They informed the chief engineer; they informed the minister. Neither of them would listen to the complaint. They were too sensible and too learned to believe in the evil eye. The workmen ought to mind better what they were about. It was their own fault that they met with accidents.

And the gravel-cars tipped over; the locomotive exploded.

One morning there was a rumor that the engineer was gone. He had disappeared; no one knew what had become of him. Had some one perhaps stabbed him? Oh, no; oh, no! would any one have dared to kill a jettatore?

But he was really gone; no one ever saw him again.

It was a few years later that Donna Micaela began to think of building her railway. And in order to get money for it, she wished to hold a bazaar in the great Franciscan monastery outside Diamante.

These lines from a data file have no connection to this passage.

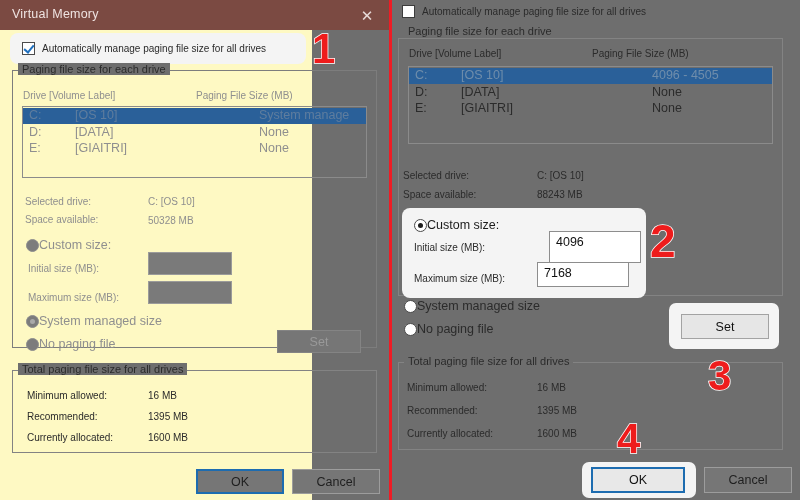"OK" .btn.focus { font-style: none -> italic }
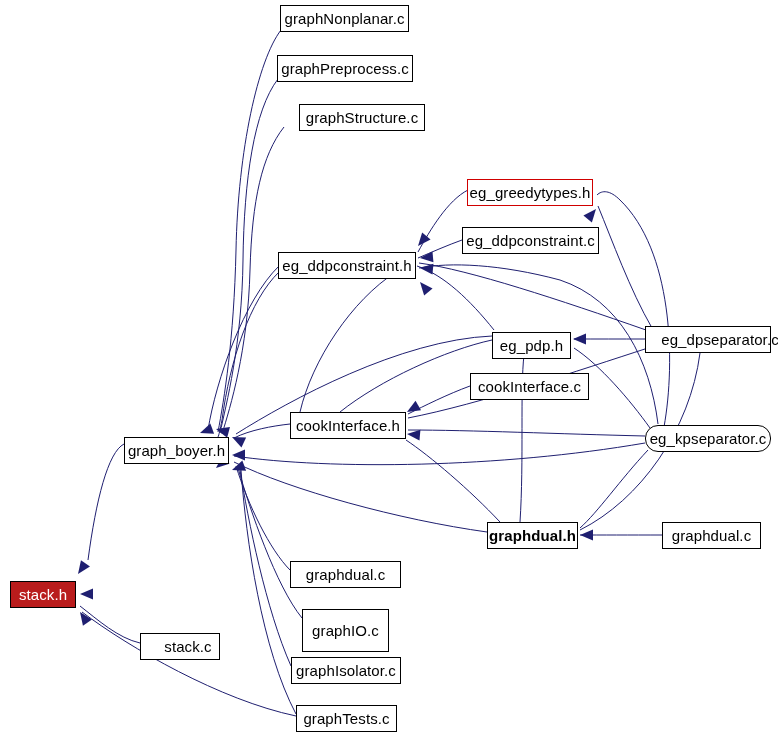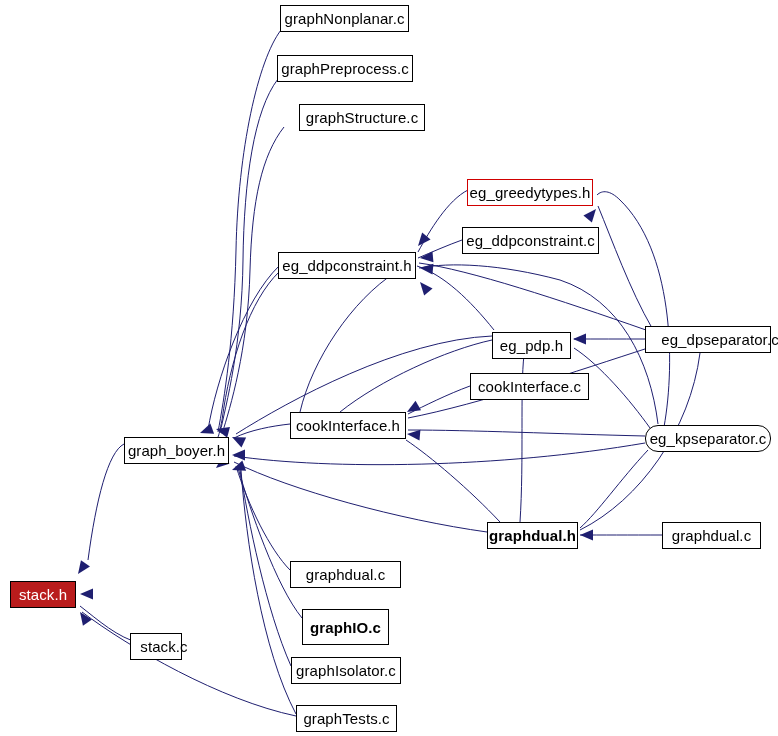"graphIO.c" div.node { font-weight: bold -> none; height: 36px -> 43px }
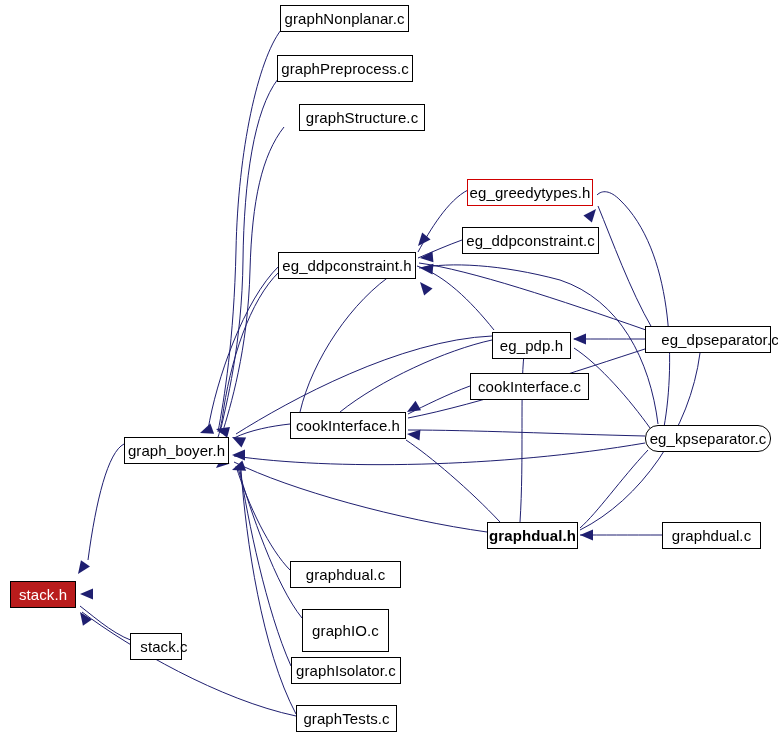"stack.c" div.node { left: 130px -> 140px; width: 52px -> 80px }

There was a cloister garden there, surrounded by splendid old pillars. Donna Micaela arranged little booths, little lotteries, and little places of diversion under the arcades. She hung festoons of Venetian lanterns from pillar to pillar. She piled up great kegs of Etna wine around the cloister fountain.

While Donna Micaela worked there she often conversed with little Gandolfo, who had been made watchman at the monastery since Fra Felice’s death.

One day she made Gandolfo show her the whole monastery. She went through it all from attic to cellar, and when she saw those countless little cells with their grated windows and whitewashed walls and hard wooden seats, she had an idea.

She asked Gandolfo to shut her in in one of the cells and to leave her there for the space of five minutes.